SPAIN: The production of Iberico ham is at risk as droughts in the Spanish region of Extremadura have vastly impacted the pig’s diet.
The popular dry-cured ham is made by blackfoot pigs that eat acorns in oak and cork tree groves found in the west and north-west of Spain.
The jamon is produced in the most undeveloped, poorest regions of Spain and is therefore essential for the small economies that thrive on it.
The high temperatures, coupled with the unusually hot and dry summers, result in fewer acorns being produced by the oaks.
Due to this and the decrease in the market price, there was a twenty percent reduction in jamon iberico production last year in Extremadura.
The pigs are taking a longer time to reach the ideal weight, delaying the production of the ham.
2022 witnessed the hottest climate recorded and the third driest, with the rainfall decreasing by approximately 35% in the past 50 years.
The fattening period for the Iberian pigs is called “La Monetanera,” during which the pigs spend time in pastures as they graze and eat acorns, increasing weight in a couple of months from October to March, after which they are slaughtered.
The Interprofessional Association of the Iberian Pigs (ASICI) have suggested that in this “montanera,” between 15 and 20 percent fewer acorn-fed pigs will be slaughtered than in the 2021–22 session. If this continues, then the Iberico ham is bound to be scarcer and more expensive in the next four years.
Rodrigo Cardeno Sanchez, the owner of a farm in Badajoz, Extremadura, says: “Obviously the production of grass and acorns has been much less this year,” adding, “We are talking about an animal that should start October weighing 90 kilogrammes and end January at approximately 150 or 140 kilograms.”
The manager of the cured meat company Iluion Ibericos de Azuaga, Emilio Munoz, confesses that there is a shortage of 2,000 to 3,000 pigs this season.

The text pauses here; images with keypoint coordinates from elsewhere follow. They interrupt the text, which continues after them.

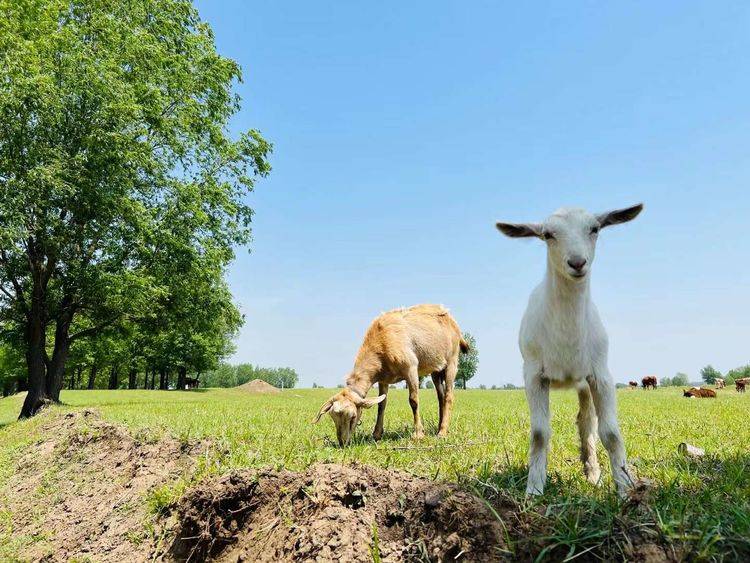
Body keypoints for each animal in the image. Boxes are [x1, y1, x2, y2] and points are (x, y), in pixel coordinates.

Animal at [312, 306, 468, 448]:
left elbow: (413, 401)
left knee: (449, 396)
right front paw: (376, 434)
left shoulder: (410, 368)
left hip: (452, 361)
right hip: (436, 368)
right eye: (333, 417)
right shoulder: (383, 379)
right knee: (441, 397)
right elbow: (381, 405)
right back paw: (440, 427)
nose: (343, 443)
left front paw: (418, 434)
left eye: (353, 416)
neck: (381, 343)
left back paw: (442, 432)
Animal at [496, 205, 644, 496]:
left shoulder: (601, 374)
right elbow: (539, 433)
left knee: (587, 421)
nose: (577, 263)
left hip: (585, 382)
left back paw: (593, 472)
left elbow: (611, 433)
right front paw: (534, 488)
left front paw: (625, 489)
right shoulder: (533, 374)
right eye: (547, 234)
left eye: (595, 228)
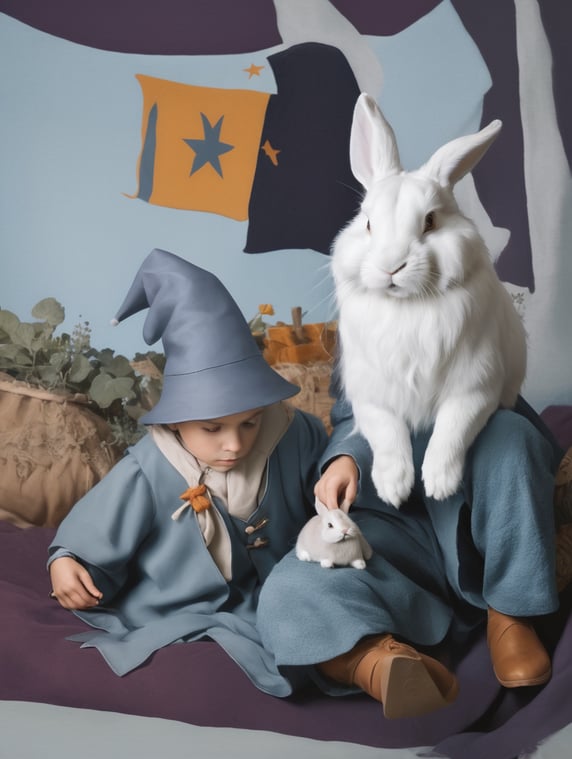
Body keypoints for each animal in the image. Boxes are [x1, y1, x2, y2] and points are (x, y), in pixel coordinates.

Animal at [331, 93, 526, 509]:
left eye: (431, 221)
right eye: (368, 223)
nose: (392, 266)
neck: (407, 306)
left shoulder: (475, 387)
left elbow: (453, 428)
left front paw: (439, 484)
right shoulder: (371, 396)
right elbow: (387, 433)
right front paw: (393, 487)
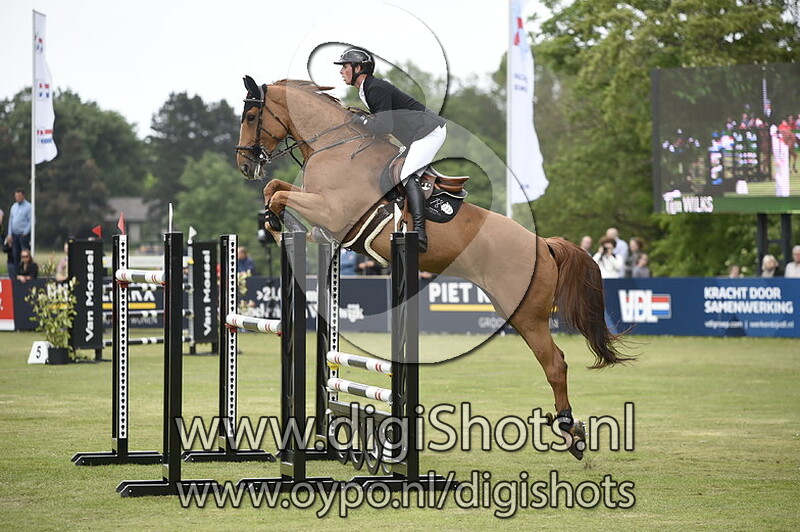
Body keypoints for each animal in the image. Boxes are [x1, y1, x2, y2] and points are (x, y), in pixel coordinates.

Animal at [235, 77, 632, 459]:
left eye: (251, 117)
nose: (244, 165)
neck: (335, 146)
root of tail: (543, 244)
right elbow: (275, 188)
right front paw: (277, 223)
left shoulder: (333, 211)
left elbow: (279, 194)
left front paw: (277, 225)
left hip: (526, 314)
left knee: (555, 364)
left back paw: (571, 431)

He says, “We have cut 15-20 percent of what we had planned. “Expenditure has reached the same level as income, and it’s a disaster.”
Some farmers have already increased the boundaries of the lands they are using and have slaughtered the hams before the full weight is reached in order to ensure production. The increase in production costs would reduce the profitability of these farmers.